Tombstones gleamed across the hill, lit up all night in
hellish red from the never-sleeping iron furnaces. Leaves danced before the
ward-room windows, blew out and up to a vampire moon. I watched it turn from
copper to crimson, its bloating fall to treeline, its deliberate feeding on
corpuscles of oak and maple, one baleful eye unblinking.
A nurse brought in a tiny radio. One hour a night of
symphony was all the beauty this city could endure — I held it close to my ear,
heard Berlioz’s Fantastic Symphony: the gallows march, the artist’s Undead
resurrection amid the Witches’ Sabbath — my resurrection.
I asked for paper. The pen leaped forth and suddenly I knew that I had been
transformed. I was a being of Night now. I was Undead since all around me were
Unalive.
I had turned the sounds of Berlioz's Witches Sabbath into words, and in the words, the images of night winds, witch sarabandes, wizard orgies, and a hilltop of animal-demon-human frenzy.
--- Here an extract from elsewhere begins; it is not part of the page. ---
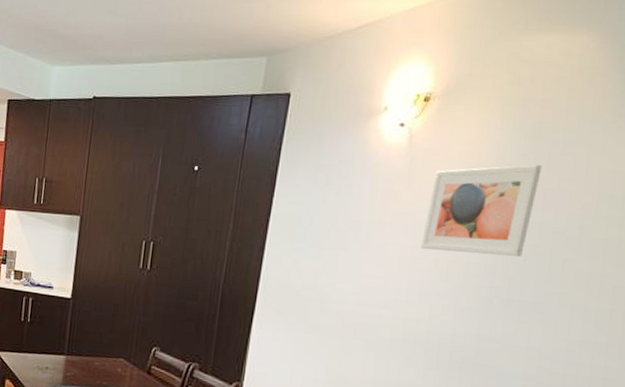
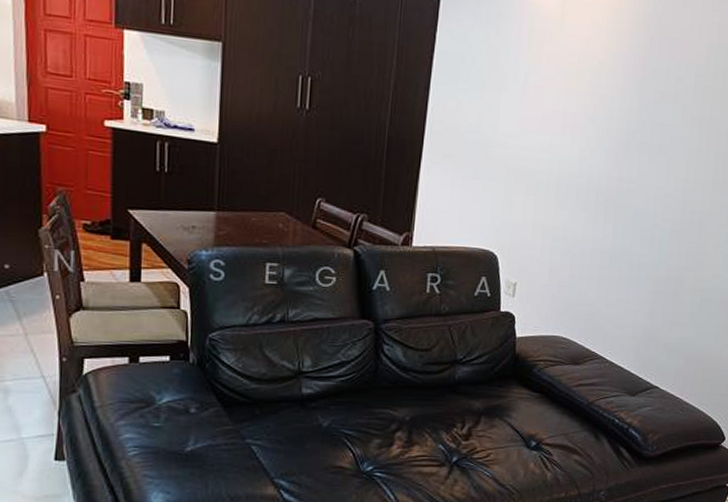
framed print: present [421,164,542,258] -> none [572,13,668,103]

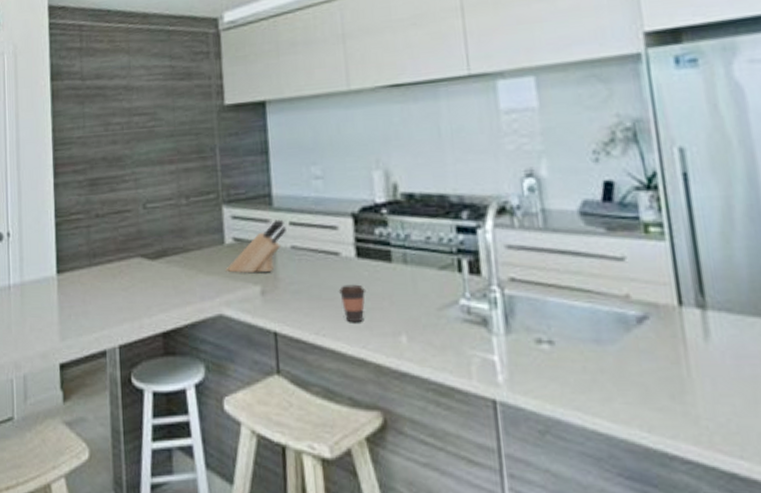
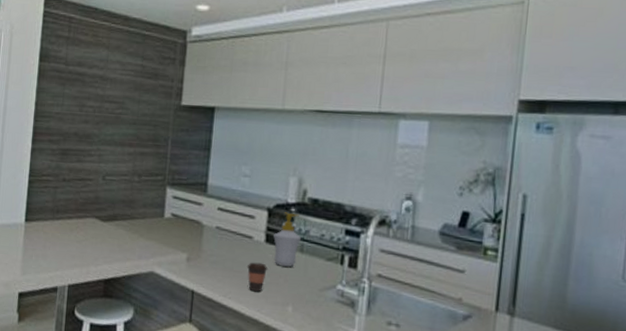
knife block: present [225,219,286,274] -> none [161,204,215,244]
soap bottle: none [365,215,402,285] -> present [273,212,302,267]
The Vampire Father never had to come. I was my own father, self-made from death's precipice.
I saw now what they could not see, walked realms of night
and solitude where law and rule and custom crumbled. I was a poet. I would feed
on Beauty for blood, I would make wings of words, I would shun the Cross of
complacency.
A cape would trail behind me always.